Ganze 27 Jahre opferte Mandela seine eigene Freiheit, um diese der schwarzen Mehrheitsbevölkerung zu ermöglichen. Leidtragende waren der Inhaftierte selbst und seine Familie. Die Zeit in der Haft hat den heute 94-Jährigen sehr geprägt. Man hätte annehmen können, dass er Rache verspüren würde. Doch entschied er sich, auch während seiner Präsidentschaft von 1994 bis 1999 für eine Politik der Versöhnung. Dieser Kurs verschaffte dem ehemaligen politischen Gefangenen unermesslichen Respekt im In- und Ausland. Seit dem Ende der WM 2010 lebt Mandela vollkommen zurückgezogen bei seiner Familie im Dorf Qunu. Doch genau diese steht  seit einigen Tagen in der öffentlichen Kritik.

Der Mandela-Clan besteht aus rund 40 Familienangehörigen, darunter 17 Enkeln und 14 Urenkeln. Einige sind bereits verstorben, etwa seine Eltern oder beiden Söhne Madiba Thembekili Mandela und Makgatho Mandela. Dreimal war der Friedensnobelpreisträger bereits verheiratet. Mit seiner ersten Frau Evelyn Ntoko erblickten vier Kinder und mit seiner zweiten und langjährigen Ehefrau Winnie Madikizela die Töchter Zenani Dlamini und Zindzi Mandela das Licht der Welt. Aus der seit 1998 bestehenden Ehe mit Graça Machel sind keine Kinder entsprungen.

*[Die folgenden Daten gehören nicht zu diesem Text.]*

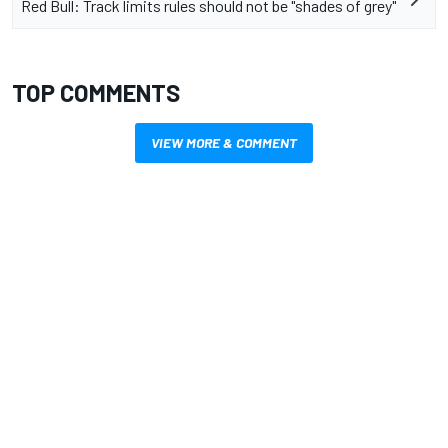
Red Bull: Track limits rules should not be "shades of grey"
TOP COMMENTS
VIEW MORE & COMMENT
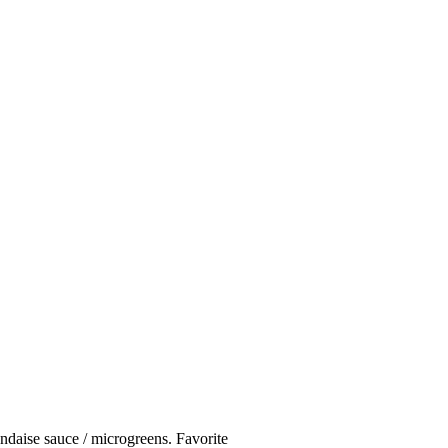
andaise sauce / microgreens. Favorite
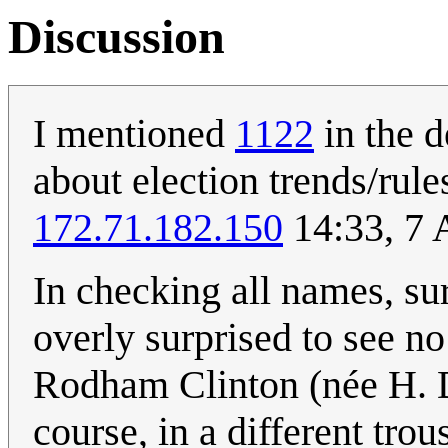
Discussion
I mentioned
1122
in the d
about election trends/rul
172.71.182.150
14:33, 7 
In checking all names, su
overly surprised to see no
Rodham Clinton (née H. 
course, in a different tro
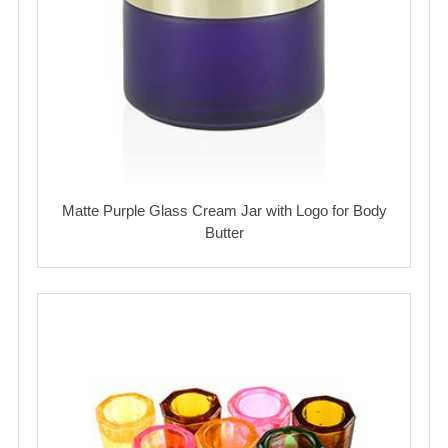
Matte Purple Glass Cream Jar with Logo for Body
Butter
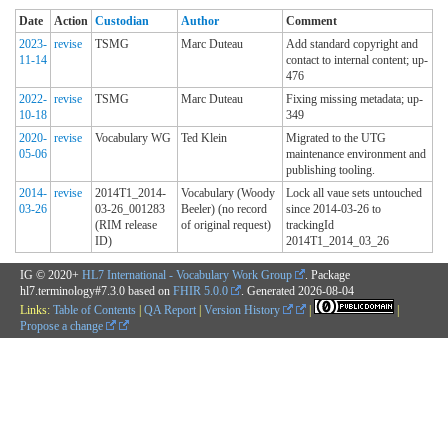
Date
Action
Custodian
Author
Comment
2023-
revise
TSMG
Marc Duteau
Add standard copyright and
11-14
contact to internal content; up-
476
2022-
revise
TSMG
Marc Duteau
Fixing missing metadata; up-
10-18
349
2020-
revise
Vocabulary WG
Ted Klein
Migrated to the UTG
05-06
maintenance environment and
publishing tooling.
2014-
revise
2014T1_2014-
Vocabulary (Woody
Lock all vaue sets untouched
03-26
03-26_001283
Beeler) (no record
since 2014-03-26 to
(RIM release
of original request)
trackingId
ID)
2014T1_2014_03_26
IG © 2020+
HL7 International - Vocabulary Work Group
. Package
hl7.terminology#7.3.0 based on
FHIR 5.0.0
. Generated
2026-08-04
Links:
Table of Contents
|
QA Report
|
Version History
|
|
Propose a change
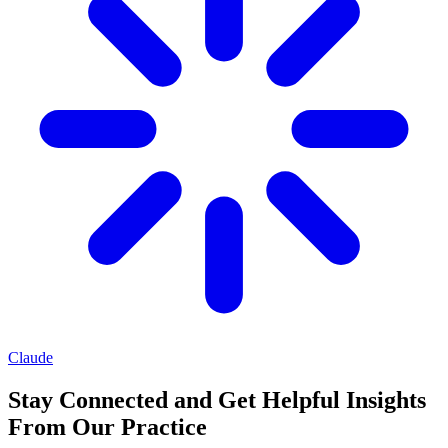
Claude
Stay Connected and Get Helpful Insights
From Our Practice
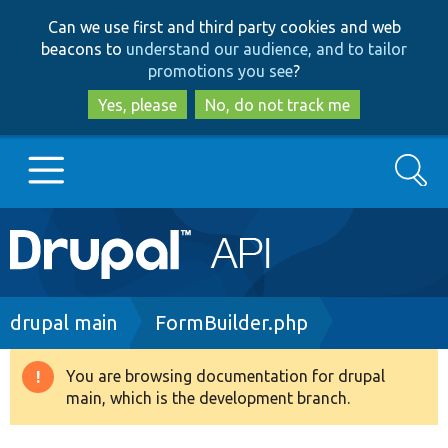
Skip
Skip
Can we use first and third party cookies and web
to
to
beacons to
understand our audience, and to tailor
main
search
promotions you see
?
content
Yes, please
No, do not track me
Search
Main
Go to Drupal.org
navigation
Drupal 7
Breadcrumb
drupal main
FormBuilder.php
Drupal 8+
You are browsing documentation for drupal
Warning
main, which is the development branch.
message
Other projects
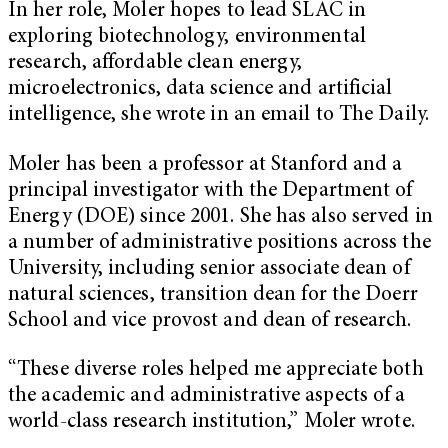
In her role, Moler hopes to lead SLAC in
exploring biotechnology, environmental
research, affordable clean energy,
microelectronics, data science and artificial
intelligence, she wrote in an email to The Daily.
Moler has been a professor at Stanford and a
principal investigator with the Department of
Energy (DOE) since 2001. She has also served in
a number of administrative positions across the
University, including senior associate dean of
natural sciences, transition dean for the Doerr
School and vice provost and dean of research.
“These diverse roles helped me appreciate both
the academic and administrative aspects of a
world-class research institution,” Moler wrote.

Nelson Mandelas Töchter Makaziwe aus erster Ehe und Zenani aus zweiter Ehe sollen, so heißt es in südafrikanischen Presseberichten, mehr Einfluss in den Geschäftsangelegenheiten ihres Vaters eingefordert haben. Mehr Einfluss deshalb, weil beide Töchter bereits Profit aus der Marke Mandela für sich ziehen. Makaziwe Mandela beispielsweise betreibt mit ihrer Tochter Tukwini die Firma „House of Mandela“, die Mandela-Weine vertreibt.

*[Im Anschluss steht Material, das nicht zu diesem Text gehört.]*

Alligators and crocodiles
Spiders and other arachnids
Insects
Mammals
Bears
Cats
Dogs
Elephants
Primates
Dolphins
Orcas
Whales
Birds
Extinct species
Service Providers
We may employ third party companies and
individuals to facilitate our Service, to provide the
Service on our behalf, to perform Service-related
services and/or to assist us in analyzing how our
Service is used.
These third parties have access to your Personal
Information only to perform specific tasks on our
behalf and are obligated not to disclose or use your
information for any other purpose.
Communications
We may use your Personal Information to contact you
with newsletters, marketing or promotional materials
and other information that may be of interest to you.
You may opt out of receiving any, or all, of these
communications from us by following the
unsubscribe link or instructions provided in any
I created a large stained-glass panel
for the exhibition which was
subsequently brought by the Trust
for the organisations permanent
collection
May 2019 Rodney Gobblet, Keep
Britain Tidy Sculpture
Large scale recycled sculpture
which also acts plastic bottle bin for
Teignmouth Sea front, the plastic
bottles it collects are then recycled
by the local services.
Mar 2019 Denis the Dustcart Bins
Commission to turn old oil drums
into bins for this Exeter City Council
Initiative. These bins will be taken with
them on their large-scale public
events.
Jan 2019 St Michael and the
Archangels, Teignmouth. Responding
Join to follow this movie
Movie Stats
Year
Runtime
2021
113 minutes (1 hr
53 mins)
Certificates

Nelson Mandela soll nun sogar juristisch gegen beide Töchter vorgegangen sein, um ihnen jegliche Mitsprache zu entziehen. Bisher ist es so, dass Nelson Mandela drei Weggefährte als sogenannte Vermögensverwalter eingesetzt hatte, die die Geschäftsangelegenheiten betreuen. Sämtliches Vermögen Mandelas ist bislang in den beiden Fonds Harmonieux Investment Holdings und Magnifique Investment Holdings untergebracht. Mindestens eine Million Euro sollen auf diesen investiert worden sein. Makaziwe und Zenani wird nachgesagt, sich ebenfalls als Mittelverwalterinnen einsetzen lassen zu wollen.

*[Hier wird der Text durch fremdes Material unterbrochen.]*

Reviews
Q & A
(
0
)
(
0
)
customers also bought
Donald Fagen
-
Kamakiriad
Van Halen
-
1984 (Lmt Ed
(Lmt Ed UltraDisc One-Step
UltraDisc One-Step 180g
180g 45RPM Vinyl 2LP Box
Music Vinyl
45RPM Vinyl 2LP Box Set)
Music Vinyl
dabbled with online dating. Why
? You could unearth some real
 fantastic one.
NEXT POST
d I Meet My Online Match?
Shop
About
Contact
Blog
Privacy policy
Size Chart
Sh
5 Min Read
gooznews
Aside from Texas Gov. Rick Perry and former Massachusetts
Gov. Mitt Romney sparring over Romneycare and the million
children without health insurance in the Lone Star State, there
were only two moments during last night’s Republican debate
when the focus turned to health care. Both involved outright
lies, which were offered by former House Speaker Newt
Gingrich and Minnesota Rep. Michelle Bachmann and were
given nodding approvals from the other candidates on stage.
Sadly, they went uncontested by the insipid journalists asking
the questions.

Auch andere Nachfahren südafrikanischer Persönlichkeiten machten öffentlich einen Anspruch geltend, wonach sie als Leidtragende zumindest einen ökonomischen Vorteil für sich ziehen dürften. Zenzi Makeba Lee, Enkelin der Musiklegende Miriam Makeba, fand es bei einer Veranstaltung in Berlin unerträglich, dass viele Geschäftsleute – meist aus dem Westen – mit dem Namen Miriam Makeba Profit schlagen und gleichzeitig die Enkel der Diva leer ausgingen.